Passage to read:
Custom Aggregators¶
The 14 built-in aggregators cover most reporting needs, but eventually you'll want something that's not in the box — skewness for a tail-risk study, a portfolio Sharpe ratio, a weighted TVaR your regulator hasn't seen before. The aggregator layer is a plugin path: register your own class, use it in a ScenarioRun exactly like a built-in, and it survives YAML round-trip the same way.
You write five methods plus a canonical form. The framework handles batching, partitioning, merging across processes, and serialisation.
When to write one¶
Reach for a custom aggregator when:
- The metric you need is mergeable across batches but isn't built in
- You want it to round-trip through YAML governance like the built-ins
- You're using it in more than one plan and want the metric to survive a code review
For a one-shot exploratory metric, the .of(pl.Expr) escape hatch on an existing aggregator is usually faster — see the modifiers section in the aggregators page.
The contract¶
A custom aggregator implements five hooks plus a canonical_form. Inherit from BaseAggregator and you get the column, alias, over(), and of() modifiers for free.
from dataclasses import dataclass
from typing import Any
from gaspatchio_core.scenarios import BaseAggregator, scenario_aggregator
@scenario_aggregator("Skewness")
@dataclass(frozen=True)
class Skewness(BaseAggregator):
"""Skewness across scenarios. Welford-Chan parallel-merge."""

Questions on the material:
1 - Answer these questions from the custom aggregators page:
(a) How many built-in aggregators are there?
(b) Which tasks does the framework handle for the author of a custom aggregator?
(c) Which class do you inherit from to get the column, alias, over(), and of() modifiers?
2 - Extend the custom aggregators page, picking up right after the Skewness class docstring.

Dataset entries:
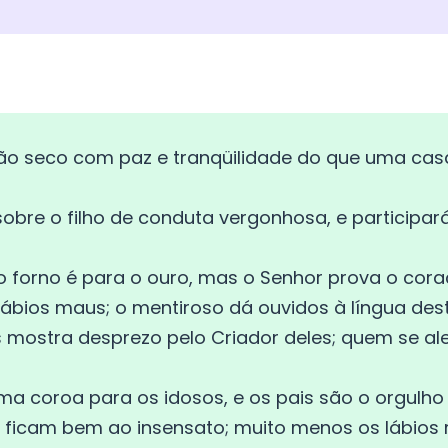
ão seco com paz e tranqüilidade do que uma cas
sobre o filho de conduta vergonhosa, e particip
e o forno é para o ouro, mas o Senhor prova o cora
ábios maus; o mentiroso dá ouvidos à língua dest
mostra desprezo pelo Criador deles; quem se a
uma coroa para os idosos, e os pais são o orgulho 
o ficam bem ao insensato; muito menos os lábios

Answers for each item:
1 -
(a) 14
(b) Batching, partitioning, merging across processes, and serialisation
(c) BaseAggregator

2 -
def create_accumulator(self) -> dict[str, float]:
return {"n": 0.0, "mean": 0.0, "m2": 0.0, "m3": 0.0}
def add_input(self, state, value):
v = float(value) if value is not None else 0.0
n1 = state["n"] + 1.0
delta = v - state["mean"]
delta_n = delta / n1
term1 = delta * delta_n * state["n"]
new_mean = state["mean"] + delta_n
new_m3 = state["m3"] + term1 * delta_n * (n1 - 2.0) - 3.0 * delta_n * state["m2"]
new_m2 = state["m2"] + term1
return {"n": n1, "mean": new_mean, "m2": new_m2, "m3": new_m3}
def merge_accumulators(self, a, b):
na, nb = a["n"], b["n"]
if na == 0:
return b
if nb == 0:
return a
n = na + nb
delta = b["mean"] - a["mean"]
mean = (na * a["mean"] + nb * b["mean"]) / n
m2 = a["m2"] + b["m2"] + delta * delta * na * nb / n
m3 = (
a["m3"] + b["m3"]
+ delta ** 3 * na * nb * (na - nb) / (n * n)
+ 3.0 * delta * (na * b["m2"] - nb * a["m2"]) / n
)
return {"n": n, "mean": mean, "m2": m2, "m3": m3}
def extract_output(self, state):
n, m2, m3 = state["n"], state["m2"], state["m3"]
if n < 3 or m2 == 0.0:
return float("nan")
std = (m2 / n) ** 0.5
return (m3 / n) / (std ** 3)
def canonical_form(self) -> dict[str, Any]:
return {"kind": "Skewness", "column": self.column, "within": self.within}
The five hooks, in the order the framework calls them:
| Hook | Receives | Returns | Run when |
|---|---|---|---|
create_accumulator |
nothing | a fresh accumulator state | once per scenario / partition |
add_input |
state, one value per scenario |
new state | once per scenario contribution |
merge_accumulators |
two states | one merged state | when batches merge |
extract_output |
final state | a JSON-serialisable value | once at the end |
canonical_form |
nothing | a recipe dict |
for SHA + YAML serialisation |
The state can be any Python object — a dict, a tuple, a custom class. It travels in memory only, never to disk. What goes to disk is canonical_form() and extract_output().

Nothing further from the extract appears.